Our bodies contain millions of health-promoting bacteria, mostly in our gastrointestinal tract. Our microflora (the natural environment for bacteria) needs to balance out the beneficial bacteria and the bad bacteria so that we can achieve optimal health in our bodies.
The beneficial bacteria in our guts help us to digest food, strengthen our immune systems and produce vitamins and nutrients. Depending on your diet, they are commonly found in dairy products such as yoghurt and kefir, fermented foods and dark chocolate. In recent studies, probiotics shown that they can help more than our digestive systems. Consuming probiotics could be beneficial for our skin microflora as well.
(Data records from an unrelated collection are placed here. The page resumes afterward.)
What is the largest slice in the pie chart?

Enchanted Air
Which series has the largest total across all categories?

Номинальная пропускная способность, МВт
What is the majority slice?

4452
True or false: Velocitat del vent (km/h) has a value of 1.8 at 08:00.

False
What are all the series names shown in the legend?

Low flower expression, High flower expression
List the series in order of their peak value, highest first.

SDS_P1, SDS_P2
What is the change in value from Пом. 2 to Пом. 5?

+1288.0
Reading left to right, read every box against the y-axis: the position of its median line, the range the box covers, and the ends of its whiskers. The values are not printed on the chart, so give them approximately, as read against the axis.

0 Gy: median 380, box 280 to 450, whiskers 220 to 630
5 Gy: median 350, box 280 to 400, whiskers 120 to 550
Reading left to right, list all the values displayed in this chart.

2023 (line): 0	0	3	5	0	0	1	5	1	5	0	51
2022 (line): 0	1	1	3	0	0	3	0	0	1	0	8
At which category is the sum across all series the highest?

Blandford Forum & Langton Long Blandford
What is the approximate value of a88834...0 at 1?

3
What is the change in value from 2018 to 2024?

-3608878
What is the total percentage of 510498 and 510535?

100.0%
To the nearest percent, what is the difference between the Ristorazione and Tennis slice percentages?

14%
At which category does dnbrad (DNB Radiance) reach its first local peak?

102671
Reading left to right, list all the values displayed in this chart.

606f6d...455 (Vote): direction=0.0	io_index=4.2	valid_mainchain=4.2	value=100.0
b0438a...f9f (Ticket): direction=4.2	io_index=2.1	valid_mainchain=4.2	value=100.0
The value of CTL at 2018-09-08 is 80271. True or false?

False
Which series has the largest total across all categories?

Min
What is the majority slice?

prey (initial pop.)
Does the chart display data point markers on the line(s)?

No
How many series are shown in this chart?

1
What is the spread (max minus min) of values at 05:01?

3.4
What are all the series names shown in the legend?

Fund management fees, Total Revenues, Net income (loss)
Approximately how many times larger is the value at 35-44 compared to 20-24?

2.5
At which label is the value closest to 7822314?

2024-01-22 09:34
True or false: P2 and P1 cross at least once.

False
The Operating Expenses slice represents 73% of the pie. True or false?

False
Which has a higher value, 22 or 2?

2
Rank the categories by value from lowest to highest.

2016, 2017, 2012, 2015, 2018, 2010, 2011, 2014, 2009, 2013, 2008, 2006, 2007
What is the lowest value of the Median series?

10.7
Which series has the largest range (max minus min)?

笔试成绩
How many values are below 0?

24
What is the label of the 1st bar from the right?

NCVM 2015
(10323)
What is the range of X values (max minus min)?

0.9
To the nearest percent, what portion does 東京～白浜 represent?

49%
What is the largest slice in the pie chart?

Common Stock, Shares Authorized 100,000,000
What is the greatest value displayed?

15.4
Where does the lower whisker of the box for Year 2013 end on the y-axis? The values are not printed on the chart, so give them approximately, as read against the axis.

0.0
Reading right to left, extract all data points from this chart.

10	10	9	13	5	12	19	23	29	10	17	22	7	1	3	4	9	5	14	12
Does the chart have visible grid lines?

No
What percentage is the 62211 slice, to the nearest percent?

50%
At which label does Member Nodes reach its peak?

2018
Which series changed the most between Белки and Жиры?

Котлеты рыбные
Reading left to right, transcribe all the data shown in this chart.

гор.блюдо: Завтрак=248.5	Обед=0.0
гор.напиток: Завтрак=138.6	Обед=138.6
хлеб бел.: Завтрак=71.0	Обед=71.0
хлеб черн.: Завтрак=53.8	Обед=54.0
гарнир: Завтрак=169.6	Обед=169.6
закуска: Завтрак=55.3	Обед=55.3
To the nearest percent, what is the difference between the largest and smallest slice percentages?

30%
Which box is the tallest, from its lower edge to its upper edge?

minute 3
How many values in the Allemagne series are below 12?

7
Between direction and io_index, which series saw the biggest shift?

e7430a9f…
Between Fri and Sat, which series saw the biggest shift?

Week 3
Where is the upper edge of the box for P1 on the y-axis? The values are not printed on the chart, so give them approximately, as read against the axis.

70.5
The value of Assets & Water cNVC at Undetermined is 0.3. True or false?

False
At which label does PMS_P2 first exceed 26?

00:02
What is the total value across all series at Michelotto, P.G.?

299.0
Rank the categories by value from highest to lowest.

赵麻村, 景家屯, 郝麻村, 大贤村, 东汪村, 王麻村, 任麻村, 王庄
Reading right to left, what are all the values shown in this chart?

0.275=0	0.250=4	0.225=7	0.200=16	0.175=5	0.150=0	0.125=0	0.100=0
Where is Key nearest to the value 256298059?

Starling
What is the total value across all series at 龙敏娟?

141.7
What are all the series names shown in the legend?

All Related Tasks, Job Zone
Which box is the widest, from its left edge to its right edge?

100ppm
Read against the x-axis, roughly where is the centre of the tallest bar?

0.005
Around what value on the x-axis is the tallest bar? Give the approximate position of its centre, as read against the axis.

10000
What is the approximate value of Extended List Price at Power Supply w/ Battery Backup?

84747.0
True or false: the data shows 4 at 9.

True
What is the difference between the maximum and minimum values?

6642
Atopic dermatitis (AD) — also known as eczema– is a common, recurrent, non-contagious and chronic inflammatory disease of skin. The underlying mechanism of the disease is complicated and current treatments include topical treatments or glucocorticosteroids and calcineurin inhibitors. As an alternative, probiotics can be efficient in the treatment and prevention of AD. Probiotic bacteria strains such as Lactobacillus paracasei, Lactobacillus plantarum and Lactobacillus sakei have been studied and showed that regular consuming of probiotics might be beneficial in preventing and treating eczema, even in children.
It is important to consult with your physician before taking probiotics. There are some adverse reactions to probiotics such as, skin rash, bloating, increased gas or diarrhoea.
- Rather, I. A., Bajpai, V. K., Kumar, S., Lim, J., Paek, W. K., & Park, Y. H. (2016). Probiotics and atopic dermatitis: an overview. Frontiers in microbiology, 7, 507.
- Kim, J., Lee, B. S., Kim, B., Na, I., Lee, J., Lee, J. Y., … & Ahn, K. (2017). Identification of atopic dermatitis phenotypes with good responses to probiotics (Lactobacillus plantarum CJLP133) in children. Beneficial microbes, 8(5), 755-761.
- Lynde, C. W., Andriessen, A., Bertucci, V., McCuaig, C., Skotnicki, S., Weinstein, M., … & Zip, C. (2016). The skin microbiome in atopic dermatitis and its relationship to emollients. Journal of cutaneous medicine and surgery, 20(1), 21-28.